Methods: Data were collected from 277 families (271 mothers, 222 fathers) of preschool-aged children (M = 45.9 months) with ASD. At the time of the study, these families had requested, but not received, free EIBI services from a public rehabilitation center in the province of Québec, Canada. Parents completed the Beach Center FQOL scale and standardized measures of the child’s adaptive behavior, autism severity, and executive function. The child also completed a standardized assessment of intellectual functioning, and a caregiver rated the child’s socioaffective competencies.
Results:
Overall, parents’ satisfaction with their FQOL was relatively neutral (i.e., 3.66–3.70 on a scale of 1 to 5, M = 3.65). There were no salient differences between mothers’ and fathers’ FQOL levels. Families were most satisfied with their physical and material well-being and disability-related support, respectively, moderately satisfied with parenting and emotional well-being, and least satisfied with family interactions. Household income and mothers’ employment were positively associated with FQOL. Reliance on, and perceived availability of, social support (primarily from the extended family) was also predictive of FQOL. While autism severity, executive functioning, adaptive behaviors and parents’ subjective appraisal of their child’s overall level of functioning were associated with FQOL, regression analyses indicated that adaptive behavior are a more robust predictor of mothers’ FQOL, while autism severity was predictive of some aspects of fathers’ FQOL.

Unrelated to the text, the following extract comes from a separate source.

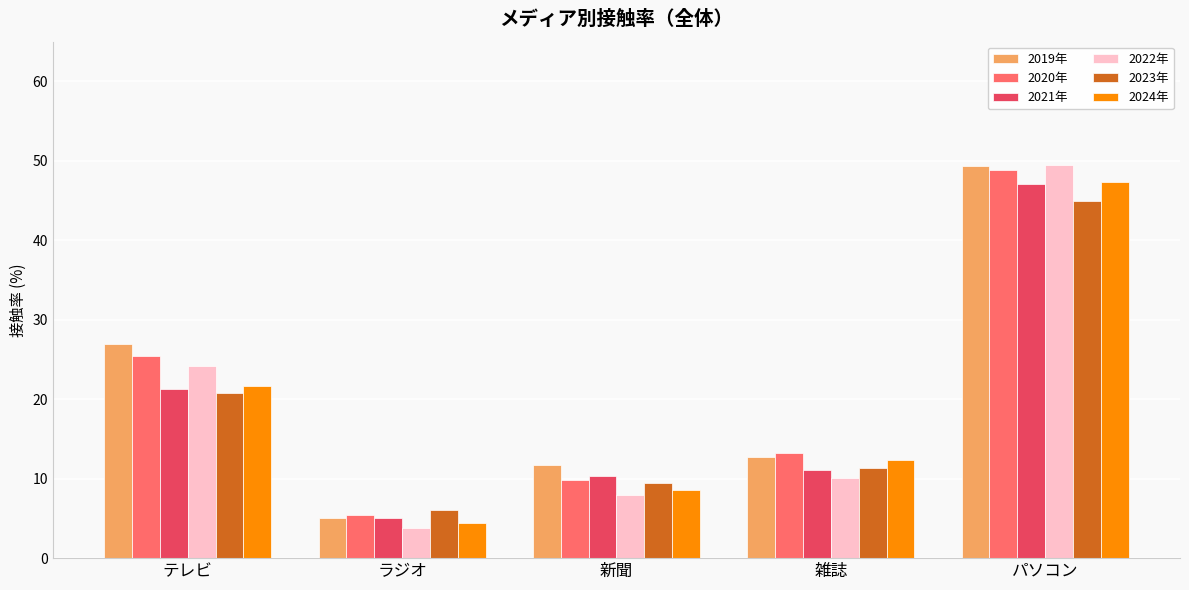

What position from the right is 雑誌?

2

Conclusions:: In contrast to previously examined populations, parents of young children with ASD who have taken steps to eventually receive free EIBI services for their child express relatively high satisfaction with their financial stability and support services. However, during the post-diagnosis period, they may benefit from low-intensity interventions that aim to improve interactions within the family and equip parents to respond to some salient features of their child’s condition. To the extent social support is particularly important during this period, outreach and intervention efforts should aim to include other family members, particularly grandparents. By improving FQOL for these families, such interventions may ensure better parental compliance with, and effectiveness of, EIBI.